2
votes

I am having a hard time understanding the difference between the RDD partitions and the HDFS Input Splits. So essentially when you submit a Spark application:

When the Spark application wants to read from HDFS, that file on HDFS will have input splits (of let's say 64 mb each and each of these input splits are present on different data nodes).

Now let's say the Spark application wants to load that file from HDFS using the (sc.textFile(PATH_IN_HDFS)). And the file is about 256 mb and has 4 input splits where 2 of the splits are on data node 1 and the other 2 splits are on data node 2.

Now when Spark loads this 256 mb into it's RDD abstraction, will it load each of the input splits (64mb) into 4 separate RDD's (where you will have 2 RDD's with 64mb of data in data node 1 and the other two RDD's of 64mb of data on data node 2). Or will the RDD further partition those input splits on Hadoop? Also how will these partitions be redistributed then?

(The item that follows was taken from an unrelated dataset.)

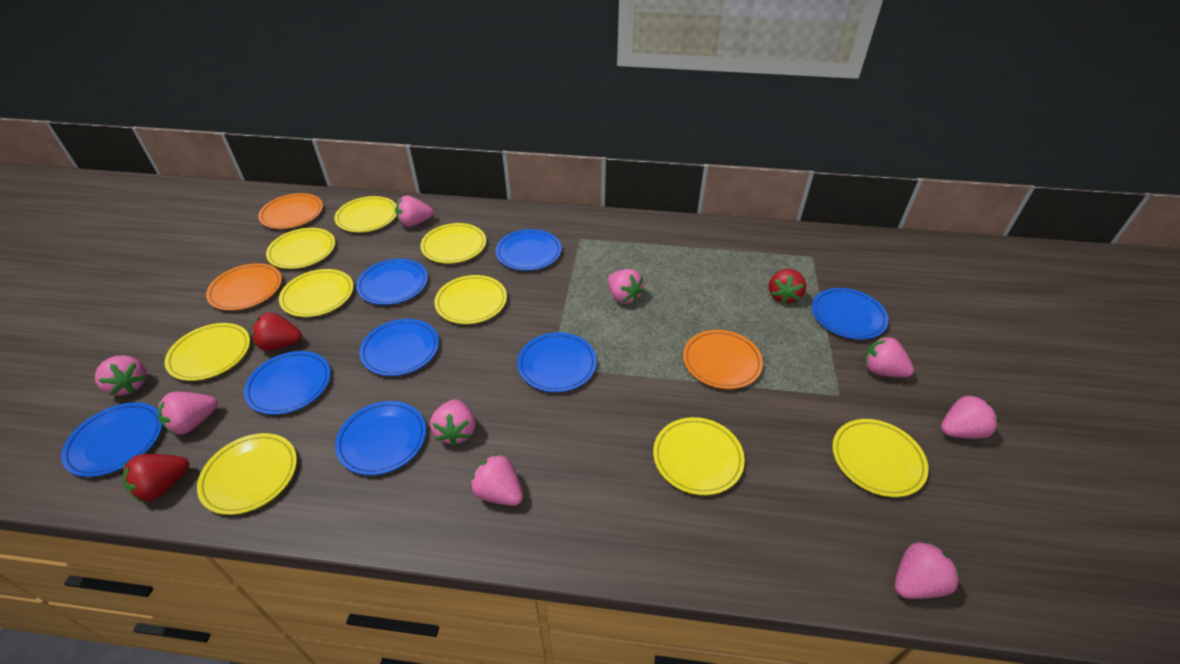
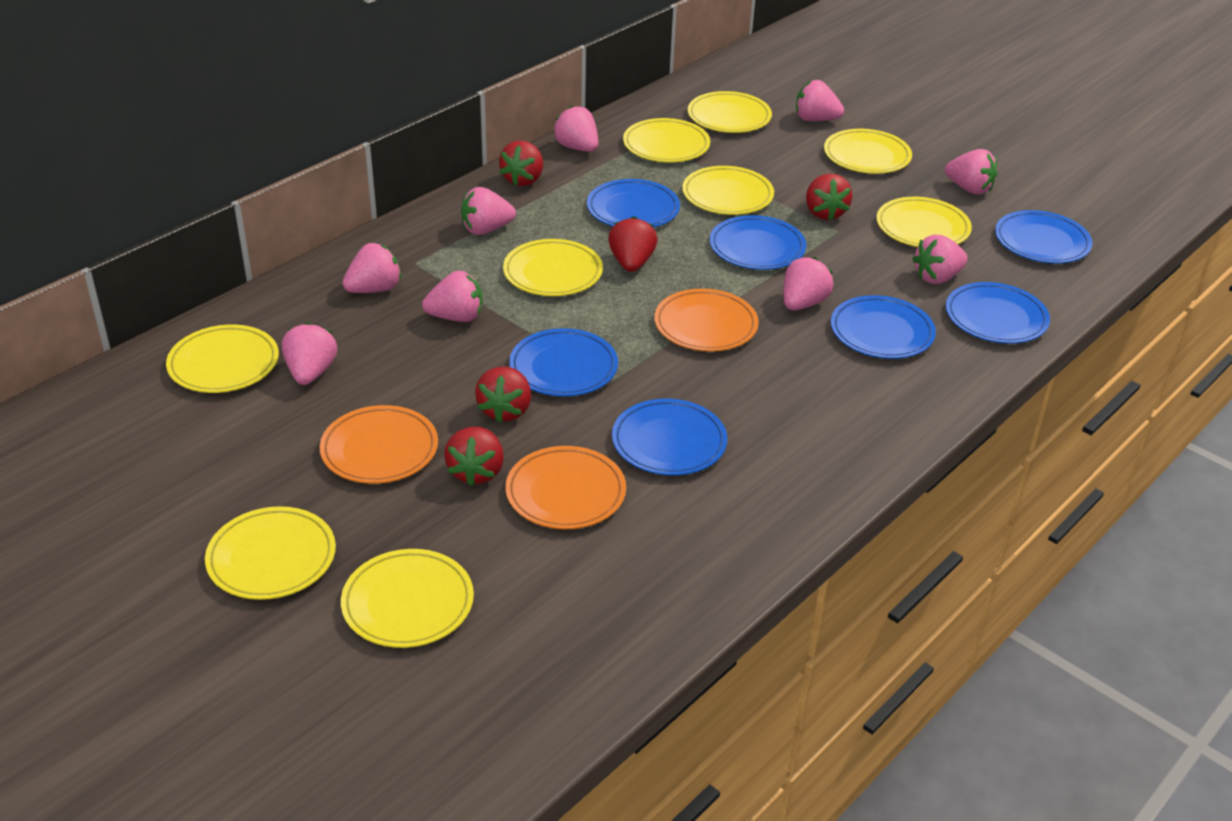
blue plate: [61,402,163,477] [244,351,331,415] [335,401,426,475] [356,259,428,305] [359,319,439,376] [496,229,562,271] [517,332,597,392] [812,288,889,340] = 8 -> [509,328,618,397] [587,179,680,228] [612,399,727,476] [710,215,806,270] [831,295,936,359] [946,282,1050,344] [995,210,1092,263] = 7
red strawberry: [123,454,189,502] [252,312,302,351] [769,269,806,304] = 3 -> [444,427,504,486] [475,367,531,423] [499,141,543,186] [608,216,657,272] [806,174,853,221] = 5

I do not understand if there is a correlation between the RDD partitions and the HDFS input splits?

2

2 Answers

1
votes

I'm pretty new to Spark, but splits are strictly related to MapReduce jobs. Spark loads the data in memory in a distributed fashion and which machines will load the data can depend on where the data are (read: somewhat depends on where the data block are and this is very close to the split idea ). Sparks APIs allows you to think in terms of RDD and no longer splits. You will work on RDD, how are distributed the data into the RDD is no longer a programmer problem. Your whole dataset, under spark, is called RDD.

0
votes

Hope the below answer would help you.

When Spark reads a file from HDFS, it creates a single partition for a single input split.

If you have a 30GB text file stored on HDFS, then with the default HDFS block size setting (128MB) it would be stored in 235 blocks, which means that the RDD you read from this file would have 235 partitions.